## Problem to solve
What are the lines below, starting at the line containing "іст (Київ, Харків, Одеса)" and ending at the line containing "Gewerbegebiets passt."? Write them out exactly, ends included, without pictures.
☆ ☆ ☆ ☆
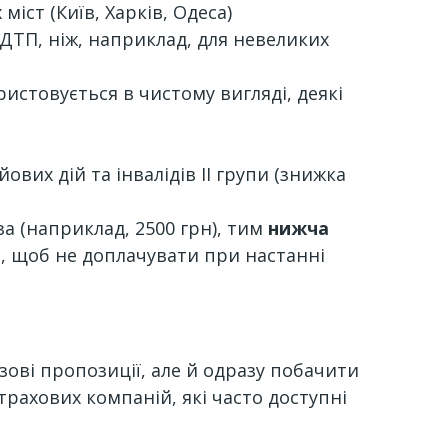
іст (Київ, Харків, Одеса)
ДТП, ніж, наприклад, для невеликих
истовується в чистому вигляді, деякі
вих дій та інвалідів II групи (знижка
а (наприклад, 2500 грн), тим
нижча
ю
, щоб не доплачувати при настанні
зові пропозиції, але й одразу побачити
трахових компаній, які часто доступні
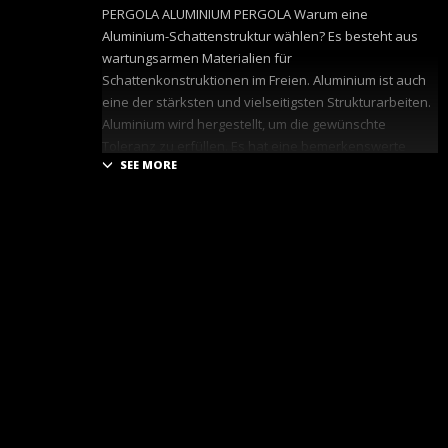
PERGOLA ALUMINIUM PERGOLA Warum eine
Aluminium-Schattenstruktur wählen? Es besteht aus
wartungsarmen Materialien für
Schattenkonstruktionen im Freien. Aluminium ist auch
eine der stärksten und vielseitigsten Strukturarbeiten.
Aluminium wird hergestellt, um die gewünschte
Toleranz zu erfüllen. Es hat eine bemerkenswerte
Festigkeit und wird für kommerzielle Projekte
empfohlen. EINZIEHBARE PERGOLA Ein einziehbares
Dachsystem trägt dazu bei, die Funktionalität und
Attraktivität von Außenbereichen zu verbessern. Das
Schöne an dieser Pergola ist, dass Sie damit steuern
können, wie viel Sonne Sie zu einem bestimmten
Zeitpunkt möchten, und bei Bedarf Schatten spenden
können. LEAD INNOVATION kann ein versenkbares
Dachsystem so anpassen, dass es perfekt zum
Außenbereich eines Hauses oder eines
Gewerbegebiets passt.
☆ ☆ ☆ ☆
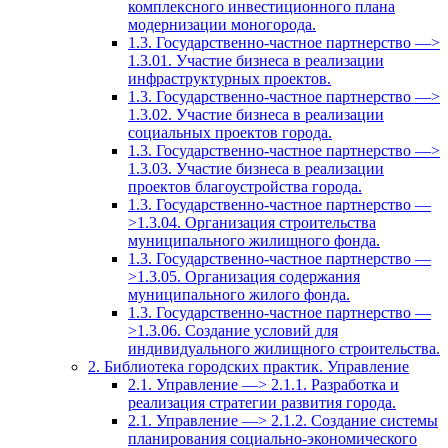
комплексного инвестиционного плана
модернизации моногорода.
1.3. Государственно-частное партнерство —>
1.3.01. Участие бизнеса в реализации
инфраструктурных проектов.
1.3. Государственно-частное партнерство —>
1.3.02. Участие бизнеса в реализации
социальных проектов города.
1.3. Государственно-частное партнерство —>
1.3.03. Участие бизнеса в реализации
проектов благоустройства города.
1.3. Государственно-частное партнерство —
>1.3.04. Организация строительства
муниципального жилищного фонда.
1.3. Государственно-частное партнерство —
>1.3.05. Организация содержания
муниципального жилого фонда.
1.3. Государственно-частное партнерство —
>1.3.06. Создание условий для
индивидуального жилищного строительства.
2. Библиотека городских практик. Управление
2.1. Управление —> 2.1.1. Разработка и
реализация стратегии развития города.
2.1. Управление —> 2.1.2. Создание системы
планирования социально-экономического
☆ ☆ ☆ ☆
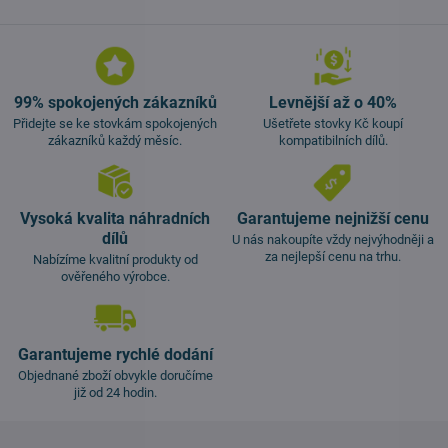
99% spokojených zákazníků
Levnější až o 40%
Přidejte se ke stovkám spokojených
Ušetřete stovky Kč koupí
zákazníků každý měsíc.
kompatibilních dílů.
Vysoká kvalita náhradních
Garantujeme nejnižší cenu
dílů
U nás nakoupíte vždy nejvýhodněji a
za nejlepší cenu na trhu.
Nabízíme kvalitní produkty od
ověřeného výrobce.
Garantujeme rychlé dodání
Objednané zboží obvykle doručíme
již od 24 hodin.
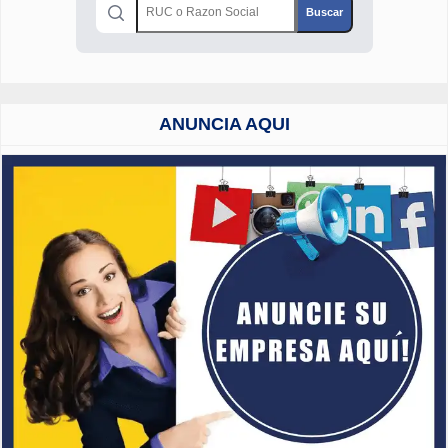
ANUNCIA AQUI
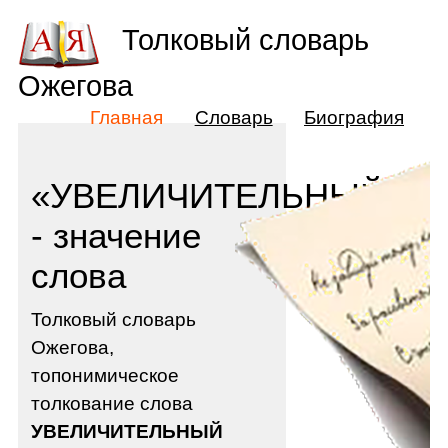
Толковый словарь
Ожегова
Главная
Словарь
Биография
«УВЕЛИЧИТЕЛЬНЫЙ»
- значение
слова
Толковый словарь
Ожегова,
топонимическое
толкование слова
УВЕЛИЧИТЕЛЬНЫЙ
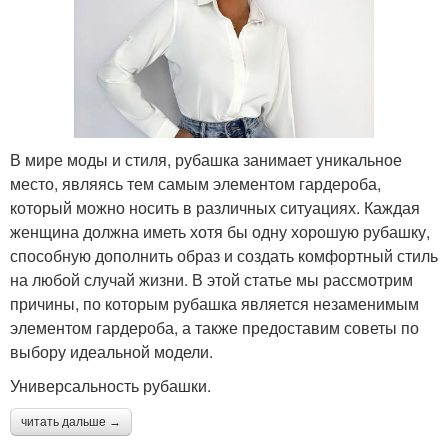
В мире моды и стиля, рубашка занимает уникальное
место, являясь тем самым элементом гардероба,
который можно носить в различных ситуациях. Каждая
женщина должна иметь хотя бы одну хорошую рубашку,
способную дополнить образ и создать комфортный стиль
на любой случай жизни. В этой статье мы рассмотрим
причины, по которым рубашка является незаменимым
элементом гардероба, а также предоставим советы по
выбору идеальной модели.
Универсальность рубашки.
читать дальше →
☆ ☆ ☆ ☆
## Completed exercise
іст (Київ, Харків, Одеса)
ДТП, ніж, наприклад, для невеликих
истовується в чистому вигляді, деякі
вих дій та інвалідів II групи (знижка
а (наприклад, 2500 грн), тим
нижча
ю
, щоб не доплачувати при настанні
зові пропозиції, але й одразу побачити
трахових компаній, які часто доступні
PERGOLA ALUMINIUM PERGOLA Warum eine
Aluminium-Schattenstruktur wählen? Es besteht aus
wartungsarmen Materialien für
Schattenkonstruktionen im Freien. Aluminium ist auch
eine der stärksten und vielseitigsten Strukturarbeiten.
Aluminium wird hergestellt, um die gewünschte
Toleranz zu erfüllen. Es hat eine bemerkenswerte
Festigkeit und wird für kommerzielle Projekte
empfohlen. EINZIEHBARE PERGOLA Ein einziehbares
Dachsystem trägt dazu bei, die Funktionalität und
Attraktivität von Außenbereichen zu verbessern. Das
Schöne an dieser Pergola ist, dass Sie damit steuern
können, wie viel Sonne Sie zu einem bestimmten
Zeitpunkt möchten, und bei Bedarf Schatten spenden
können. LEAD INNOVATION kann ein versenkbares
Dachsystem so anpassen, dass es perfekt zum
Außenbereich eines Hauses oder eines
Gewerbegebiets passt.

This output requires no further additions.